Концовка наказа до слуха гостей и государыни досягает не сразу. Зато карлица все смекает в тот же миг. Заслышав свое имя, она хлопает себя по бокам и стремглав, ровно обезьянка, бросается к посланнику. Тот бледен, топорщит локотки, однако упредить, тем паче отразить порыв дворцовой дурки он бессилен. А карлица лезет на него, аки гренадер на приступ. Она хватает посланника за нанковые кюлоты, за причинное место, она подпрыгивает, силясь дотянуться до лица маркиза мокрыми губами. Хохот от этой позитуры обрушивается неслыханный. Тут уже не до политеса — пальцем тычут даже сановники, даром что сие не прилично чину. Узрев измену, начинает верещать гундосый карла — в нем просыпается ревность. Это еще более распаляет толпу. Хохот доходит до неистовства. Вместе со всеми без удержу хохочет сама государыня. Только арапчонок Семёнко испуганно лупает глазенками. Да помалкивает виновник сей неожиданной вакханалии — Ломоносов.

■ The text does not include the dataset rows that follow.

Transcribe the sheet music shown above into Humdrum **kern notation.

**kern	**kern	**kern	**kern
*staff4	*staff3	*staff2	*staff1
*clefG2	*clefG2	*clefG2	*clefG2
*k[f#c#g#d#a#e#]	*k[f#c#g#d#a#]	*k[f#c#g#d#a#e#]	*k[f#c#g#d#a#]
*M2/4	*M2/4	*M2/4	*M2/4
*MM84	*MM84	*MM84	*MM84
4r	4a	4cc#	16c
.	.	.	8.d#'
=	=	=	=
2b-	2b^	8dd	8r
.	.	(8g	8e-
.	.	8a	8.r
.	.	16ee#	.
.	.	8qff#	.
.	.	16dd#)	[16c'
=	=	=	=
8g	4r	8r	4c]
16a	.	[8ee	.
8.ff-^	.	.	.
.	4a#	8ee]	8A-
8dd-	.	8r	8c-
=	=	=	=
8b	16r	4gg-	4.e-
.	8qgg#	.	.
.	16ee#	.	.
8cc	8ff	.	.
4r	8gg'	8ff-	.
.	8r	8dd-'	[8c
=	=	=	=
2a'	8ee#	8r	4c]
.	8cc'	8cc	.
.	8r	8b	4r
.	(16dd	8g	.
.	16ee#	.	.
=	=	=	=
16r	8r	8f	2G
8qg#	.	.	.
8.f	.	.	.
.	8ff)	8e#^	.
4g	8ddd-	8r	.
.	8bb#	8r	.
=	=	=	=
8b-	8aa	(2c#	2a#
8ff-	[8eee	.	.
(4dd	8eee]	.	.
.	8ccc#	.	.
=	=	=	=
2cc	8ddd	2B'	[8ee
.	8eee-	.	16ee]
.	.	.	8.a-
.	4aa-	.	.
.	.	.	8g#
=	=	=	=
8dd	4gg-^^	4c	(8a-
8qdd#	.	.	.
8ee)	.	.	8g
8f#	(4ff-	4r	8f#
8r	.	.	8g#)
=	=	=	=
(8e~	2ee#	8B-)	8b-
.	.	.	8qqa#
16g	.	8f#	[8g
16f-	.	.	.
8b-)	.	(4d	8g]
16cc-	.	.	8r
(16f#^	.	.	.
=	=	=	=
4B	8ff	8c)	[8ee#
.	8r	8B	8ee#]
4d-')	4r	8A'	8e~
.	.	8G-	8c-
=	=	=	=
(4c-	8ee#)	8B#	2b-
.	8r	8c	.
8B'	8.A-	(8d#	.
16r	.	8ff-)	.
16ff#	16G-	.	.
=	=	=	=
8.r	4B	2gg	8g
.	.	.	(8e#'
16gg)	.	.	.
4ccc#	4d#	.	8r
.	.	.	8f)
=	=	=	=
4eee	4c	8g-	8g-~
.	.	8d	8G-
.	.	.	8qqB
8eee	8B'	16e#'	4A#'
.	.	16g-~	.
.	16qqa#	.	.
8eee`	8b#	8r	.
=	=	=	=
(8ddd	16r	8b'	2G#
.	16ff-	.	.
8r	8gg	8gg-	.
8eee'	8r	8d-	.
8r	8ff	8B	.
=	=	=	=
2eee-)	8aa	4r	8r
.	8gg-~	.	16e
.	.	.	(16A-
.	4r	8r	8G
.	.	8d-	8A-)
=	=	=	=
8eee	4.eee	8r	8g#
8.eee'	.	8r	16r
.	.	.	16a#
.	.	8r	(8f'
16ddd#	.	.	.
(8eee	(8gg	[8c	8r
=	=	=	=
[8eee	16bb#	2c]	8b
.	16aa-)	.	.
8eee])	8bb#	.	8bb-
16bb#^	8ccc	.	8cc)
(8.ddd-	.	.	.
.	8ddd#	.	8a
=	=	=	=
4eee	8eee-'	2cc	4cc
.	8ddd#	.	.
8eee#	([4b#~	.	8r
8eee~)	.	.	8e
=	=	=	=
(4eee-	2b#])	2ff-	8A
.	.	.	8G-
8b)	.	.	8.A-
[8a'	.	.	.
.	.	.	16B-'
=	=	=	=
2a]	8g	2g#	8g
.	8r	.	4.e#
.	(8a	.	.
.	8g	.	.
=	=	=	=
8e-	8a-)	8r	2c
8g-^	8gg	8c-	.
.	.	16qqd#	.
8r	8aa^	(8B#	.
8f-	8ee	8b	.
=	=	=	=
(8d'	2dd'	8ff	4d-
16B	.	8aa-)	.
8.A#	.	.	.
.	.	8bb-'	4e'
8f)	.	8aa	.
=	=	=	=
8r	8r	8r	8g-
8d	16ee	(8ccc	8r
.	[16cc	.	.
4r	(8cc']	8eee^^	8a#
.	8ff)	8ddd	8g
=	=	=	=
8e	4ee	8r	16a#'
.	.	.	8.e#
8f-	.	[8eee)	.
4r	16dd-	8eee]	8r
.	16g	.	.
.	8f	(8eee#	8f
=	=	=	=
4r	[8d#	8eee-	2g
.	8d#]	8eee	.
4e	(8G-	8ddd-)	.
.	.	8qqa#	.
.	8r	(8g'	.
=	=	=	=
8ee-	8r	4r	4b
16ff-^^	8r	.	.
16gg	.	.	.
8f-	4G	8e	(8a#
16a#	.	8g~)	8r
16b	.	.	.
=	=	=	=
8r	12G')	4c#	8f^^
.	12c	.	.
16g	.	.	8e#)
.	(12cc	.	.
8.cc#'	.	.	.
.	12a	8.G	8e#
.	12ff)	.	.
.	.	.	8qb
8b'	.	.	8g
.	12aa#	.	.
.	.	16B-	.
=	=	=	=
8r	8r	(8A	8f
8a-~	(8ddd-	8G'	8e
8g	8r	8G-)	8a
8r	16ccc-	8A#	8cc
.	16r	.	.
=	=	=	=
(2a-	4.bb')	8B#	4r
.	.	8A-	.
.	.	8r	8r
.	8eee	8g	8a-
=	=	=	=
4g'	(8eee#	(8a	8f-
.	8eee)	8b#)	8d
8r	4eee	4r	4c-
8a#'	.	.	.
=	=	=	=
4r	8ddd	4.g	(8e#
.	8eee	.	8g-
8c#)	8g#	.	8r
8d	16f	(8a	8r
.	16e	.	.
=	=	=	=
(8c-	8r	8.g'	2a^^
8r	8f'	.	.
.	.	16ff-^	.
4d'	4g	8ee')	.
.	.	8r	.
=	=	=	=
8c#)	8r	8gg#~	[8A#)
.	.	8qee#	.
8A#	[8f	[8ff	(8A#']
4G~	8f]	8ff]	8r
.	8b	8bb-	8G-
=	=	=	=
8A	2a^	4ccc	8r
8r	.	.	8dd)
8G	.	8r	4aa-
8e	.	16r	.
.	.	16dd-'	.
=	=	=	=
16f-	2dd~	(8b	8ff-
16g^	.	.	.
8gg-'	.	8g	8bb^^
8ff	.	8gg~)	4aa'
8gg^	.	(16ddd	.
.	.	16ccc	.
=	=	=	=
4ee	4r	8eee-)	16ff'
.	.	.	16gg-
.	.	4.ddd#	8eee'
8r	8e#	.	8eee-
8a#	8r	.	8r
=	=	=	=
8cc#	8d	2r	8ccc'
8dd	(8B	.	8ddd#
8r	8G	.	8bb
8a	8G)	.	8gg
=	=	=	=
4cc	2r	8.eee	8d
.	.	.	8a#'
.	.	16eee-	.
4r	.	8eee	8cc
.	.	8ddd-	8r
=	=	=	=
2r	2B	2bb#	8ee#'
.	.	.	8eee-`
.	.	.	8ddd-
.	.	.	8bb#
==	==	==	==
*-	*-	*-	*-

«Так-то, братец, — устало хмыкает Михайла Васильевич, ничуть не жалея ощипанного галльского петушка. — Думать надо, прежде чем равнять маркиза с дурой». А хохочут-то не все. Кто это застыл, ровно аршин мануфактурный проглотил? Ба, да это молодой барон Строганов! Тот самый держатель франко-русского салона, где витийствовал маркиз, и тот самый юный забияка, который пенял ему, Ломоносову, на «низкую породу». Что, братец, и тебя прохватило? Смекнул, что это и тебе урок? То-то!

Несчастного посланника куда-то уводят, орущую благим матом карлицу утаскивают. Наступает тишина. Государыня мешкает, потом бросает на поднос кружевной брабантской выделки платок, тем самым объявляя конец фантам. Но еще до появления белого — как знак примирения — платка становится ясно, что далее шутейная игра продолжаться не может.